A simple analogy to this is the act of mining for gold. Extract is panning a river for large nuggets of gold as big as a golf ball. Transform is melting the gold down, removing any impurities, and putting it into a standardized format like bullion. Load is then moving the gold bricks to a jeweler to be made later into jewelry. Each step of this process adds and creates value over the one before it.
Data Migration is typically utilized for simply technical aspects required by an organization. Examples of this can be transitioning to another platform, database maintenance, or backup and replication of existing data. The goal is usually to basically move the original information from one place to another, with little to no transformation or manipulation of the data.
Ultimately the differences between ETL and Data migration (and which one gets utilized) are determined by the desired business task in the end, and not the technological features of the original information in the first place. We’ll focus on ETL here as that’s the process that adds real value to an organization recognizing the need to extract all the information it can from the data it has collected.
How is ETL implemented?
Today, companies across every major industry accumulate data recognized in the three “V’s” – encompassing the volume of information, the velocity or speed at which it is updated and collected, and the variety or scope of the data points being covered. This paradigm makes the Transform part of ETL becomes perhaps the most critical and is the point of distinction between simple data migration and true ETL.
The transform process is actually an incredibly complex series of data manipulations that combine calculation and sophisticated applications of algorithms that process the updated information, which ultimately creates the valuable data that is Loaded in the end.
When a company performs simple data migration, usually all that is required is a database engineer who can oversee the process to make sure all of the information is transferred smoothly from point A to B. However in the Transform process of ETL it’s not that simple and is virtually impossible without specific domain experts that have a high-level knowledge of the information itself. This is absolutely necessary to ensure that the accuracy and consistency of the data are preserved. A domain expert is a valuable human resource that depending on the domain or area of expertise is not always likely to be found within the company needing to execute an ETL process. For instance, a doctor is an expert in the domain of healthcare. The development of healthcare industry-related software and its manipulation during the ETL process requires high-level knowledge in two different domains: healthcare and software. For this reason, established software companies such as First Line Software have on-staff, trained clinicians and medical informaticists that work on every ETL project to assure that data is clean, meaningful, and usable. The doctors and the programmers work together as one team because the speed and quality of the project depend on this symbiosis.
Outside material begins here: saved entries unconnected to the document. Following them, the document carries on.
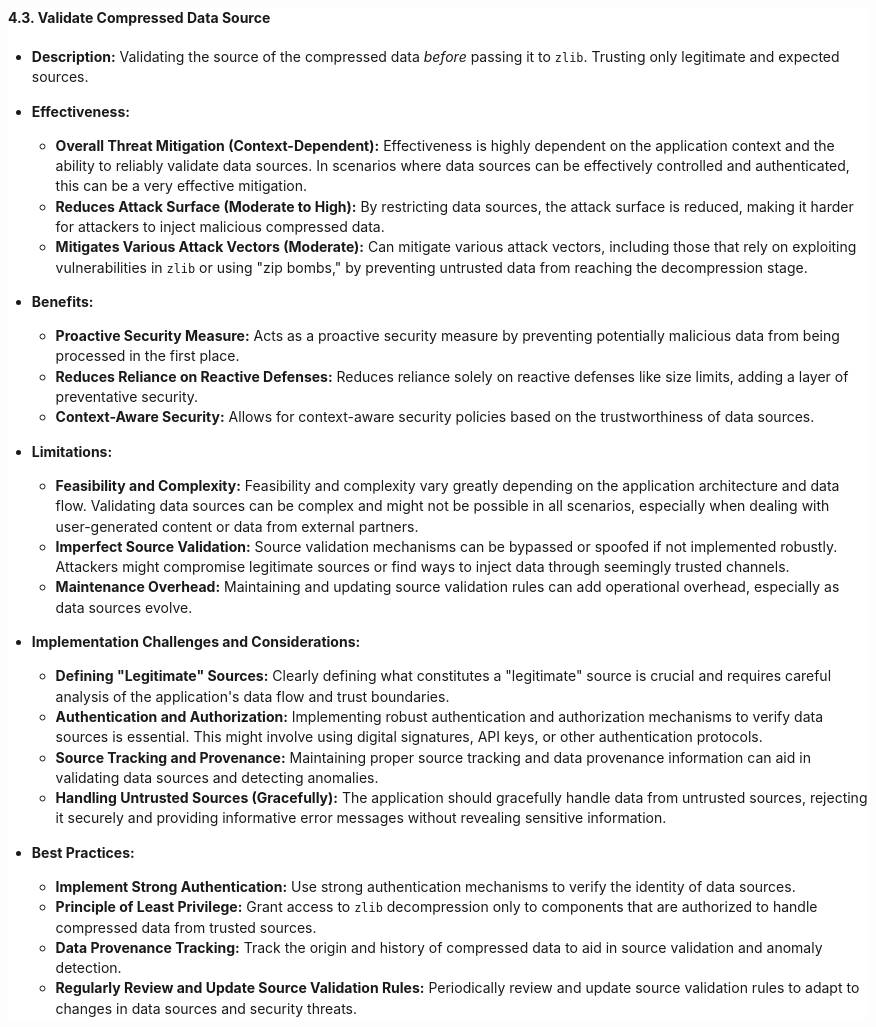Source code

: #### 4.3. Validate Compressed Data Source

*   **Description:**  Validating the source of the compressed data *before* passing it to `zlib`. Trusting only legitimate and expected sources.

*   **Effectiveness:**
    *   **Overall Threat Mitigation (Context-Dependent):**  Effectiveness is highly dependent on the application context and the ability to reliably validate data sources. In scenarios where data sources can be effectively controlled and authenticated, this can be a very effective mitigation.
    *   **Reduces Attack Surface (Moderate to High):**  By restricting data sources, the attack surface is reduced, making it harder for attackers to inject malicious compressed data.
    *   **Mitigates Various Attack Vectors (Moderate):**  Can mitigate various attack vectors, including those that rely on exploiting vulnerabilities in `zlib` or using "zip bombs," by preventing untrusted data from reaching the decompression stage.

*   **Benefits:**
    *   **Proactive Security Measure:**  Acts as a proactive security measure by preventing potentially malicious data from being processed in the first place.
    *   **Reduces Reliance on Reactive Defenses:**  Reduces reliance solely on reactive defenses like size limits, adding a layer of preventative security.
    *   **Context-Aware Security:**  Allows for context-aware security policies based on the trustworthiness of data sources.

*   **Limitations:**
    *   **Feasibility and Complexity:**  Feasibility and complexity vary greatly depending on the application architecture and data flow. Validating data sources can be complex and might not be possible in all scenarios, especially when dealing with user-generated content or data from external partners.
    *   **Imperfect Source Validation:**  Source validation mechanisms can be bypassed or spoofed if not implemented robustly. Attackers might compromise legitimate sources or find ways to inject data through seemingly trusted channels.
    *   **Maintenance Overhead:**  Maintaining and updating source validation rules can add operational overhead, especially as data sources evolve.

*   **Implementation Challenges and Considerations:**
    *   **Defining "Legitimate" Sources:**  Clearly defining what constitutes a "legitimate" source is crucial and requires careful analysis of the application's data flow and trust boundaries.
    *   **Authentication and Authorization:**  Implementing robust authentication and authorization mechanisms to verify data sources is essential. This might involve using digital signatures, API keys, or other authentication protocols.
    *   **Source Tracking and Provenance:**  Maintaining proper source tracking and data provenance information can aid in validating data sources and detecting anomalies.
    *   **Handling Untrusted Sources (Gracefully):**  The application should gracefully handle data from untrusted sources, rejecting it securely and providing informative error messages without revealing sensitive information.

*   **Best Practices:**
    *   **Implement Strong Authentication:**  Use strong authentication mechanisms to verify the identity of data sources.
    *   **Principle of Least Privilege:**  Grant access to `zlib` decompression only to components that are authorized to handle compressed data from trusted sources.
    *   **Data Provenance Tracking:**  Track the origin and history of compressed data to aid in source validation and anomaly detection.
    *   **Regularly Review and Update Source Validation Rules:**  Periodically review and update source validation rules to adapt to changes in data sources and security threats.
When delving even further into ETL as businesses small and large recognize the value of the process, we see the emergence of new essential roles in addition to domain experts such as software developers and architects, business analysts, and dedicated testers. And the ETL process itself continues to evolve with complexities and stages being added such as separate processing and analysis of the data which includes verifying the completeness and accuracy of the information, constructing analytical reports to control the construction of the ETL process, and the emergence of automation, AI, testing, and various other internal tasks to ensure the actual user is more than satisfied with the end result.
So, what does that end result look like?
The emergent, newly constructed system utilizes the original, raw data in a new way allowing the business to receive fundamentally new data from the system. This results in the highly-desired, (but often difficult to achieve) synergy effect – where the result of combination or cooperation of two or more parts is greater than the simple sum of these parts.
ETL is ultimately an evolutionary development of data migration. Data migration will continue to exist as long as we have the need to move large data sets around and more organizations see the economic value in storing their information in the cloud, as opposed to hosting on local servers. But once that data has migrated to the cloud… you’re already one move closer to reaping the synergy effect benefits of ETL.
Your actual first step is to determine what business problem you want to solve… This will determine whether the next step is simply a technical data migration, or organizing a fully-executed ETL project that will take your business to the next level.